▸ **TASK BRIEF**: Locate every line in the listing below that contains the string "value", and copy each such line in full.
..............................
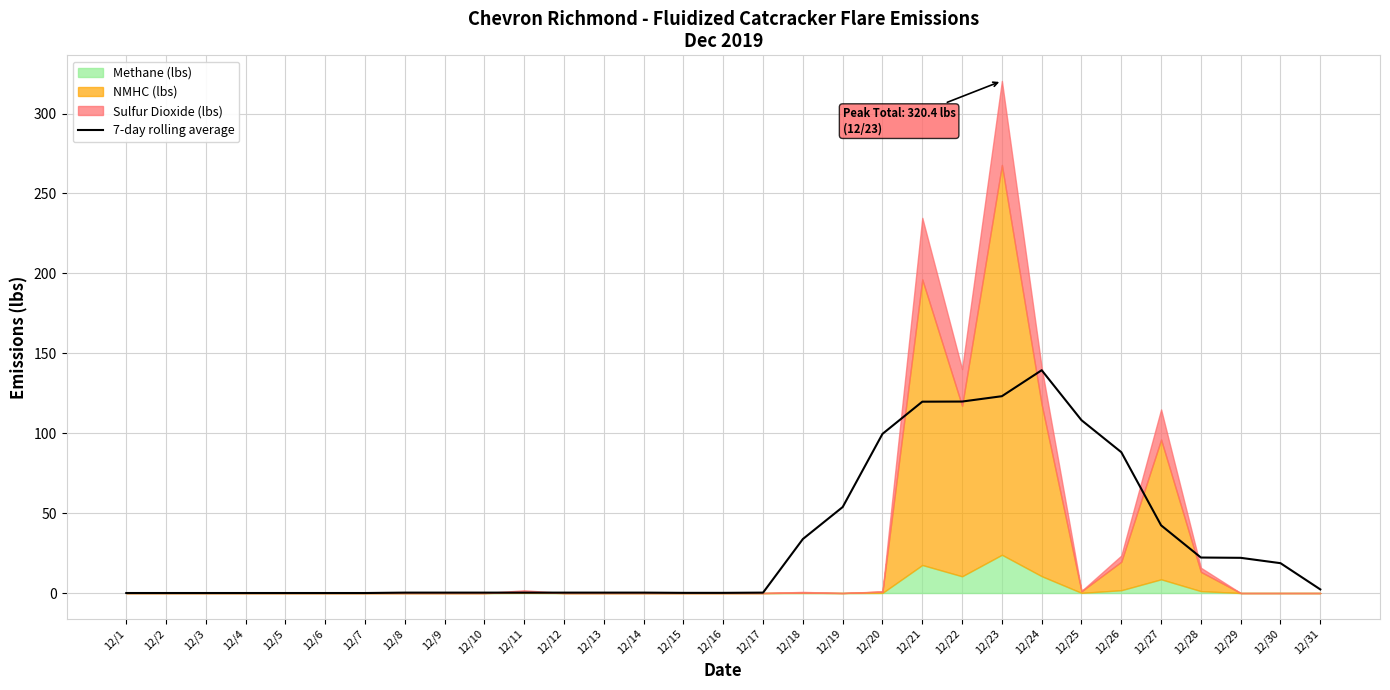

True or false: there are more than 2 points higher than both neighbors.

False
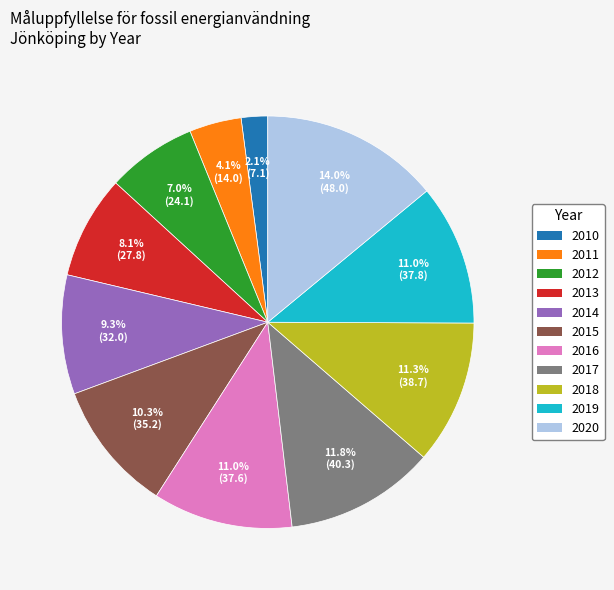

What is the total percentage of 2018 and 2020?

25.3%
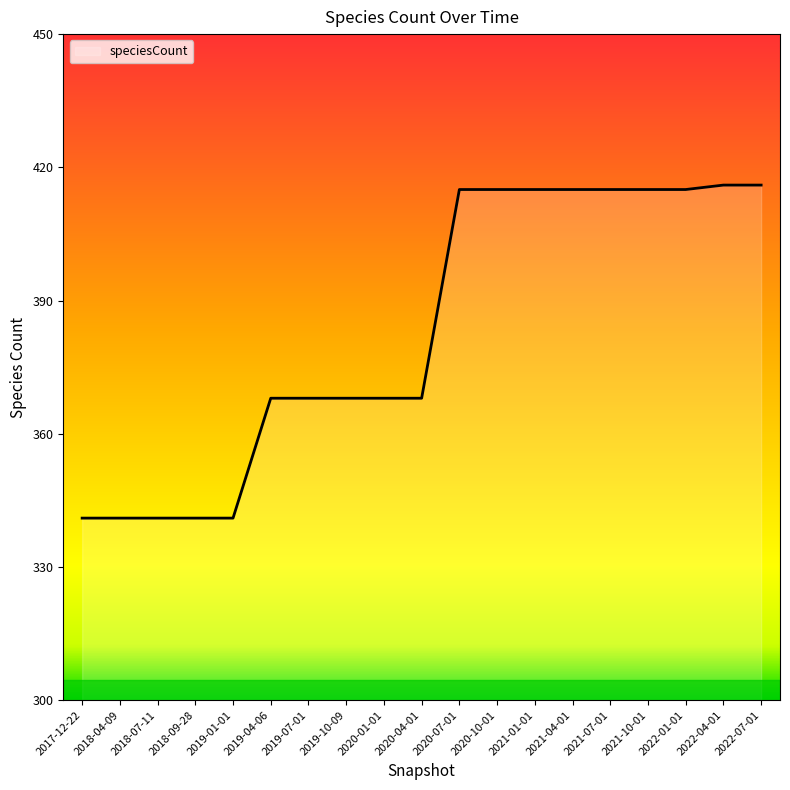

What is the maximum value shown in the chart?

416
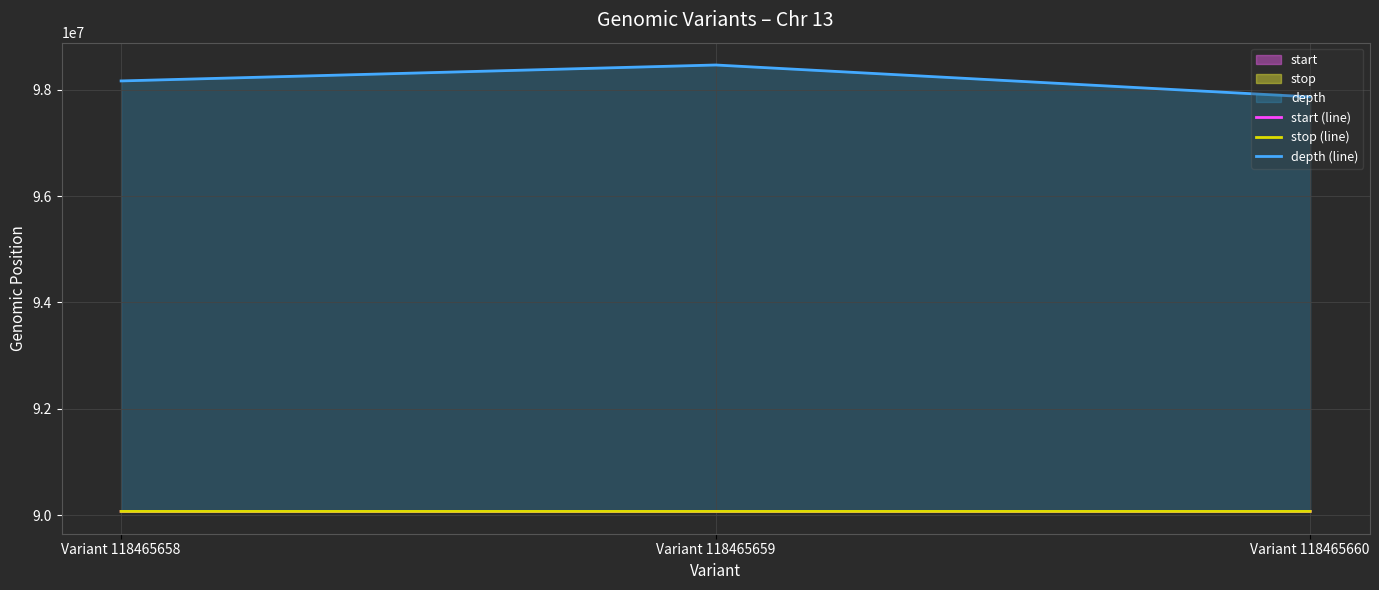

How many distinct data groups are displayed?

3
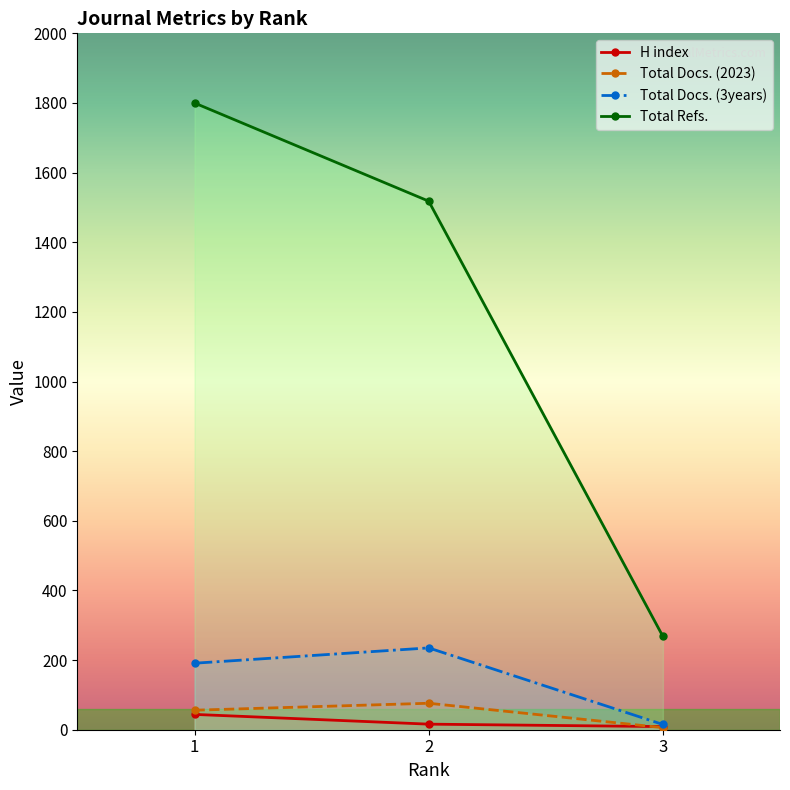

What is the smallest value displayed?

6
..............................
▸ **WRITTEN REPLY**:
What is the maximum value shown in the chart?
What is the smallest value displayed?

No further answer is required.